┌─ Supplied information

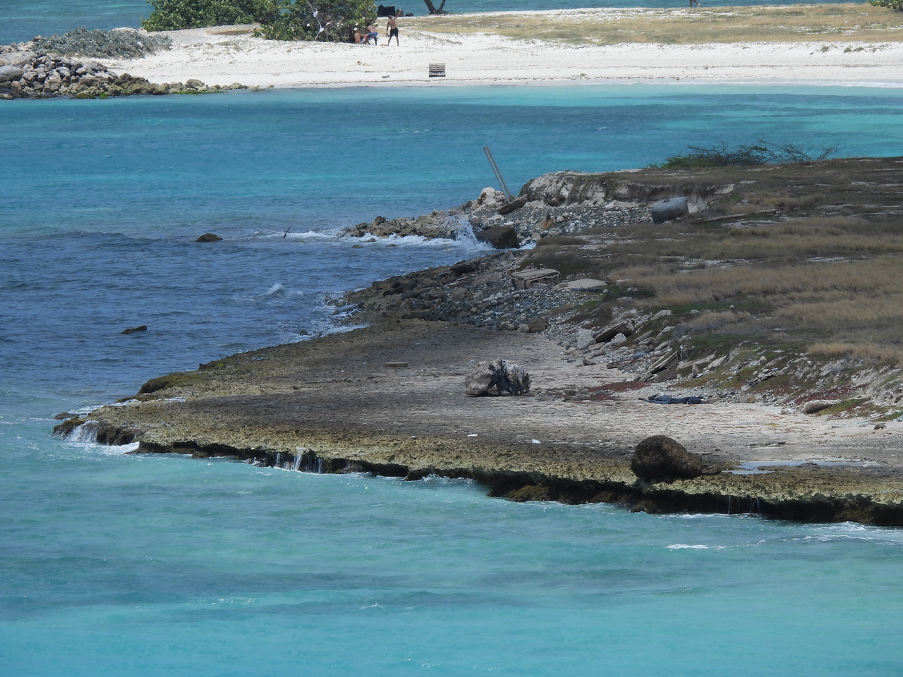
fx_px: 14347
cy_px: 338
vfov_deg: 2.7
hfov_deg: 3.6
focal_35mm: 550
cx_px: 452
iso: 100
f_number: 5
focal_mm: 98.1
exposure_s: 1/1000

└─

Return the listing above in an exact copy that leaves out the images.

fx_px: 14347
cy_px: 338
vfov_deg: 2.7
hfov_deg: 3.6
focal_35mm: 550
cx_px: 452
iso: 100
f_number: 5
focal_mm: 98.1
exposure_s: 1/1000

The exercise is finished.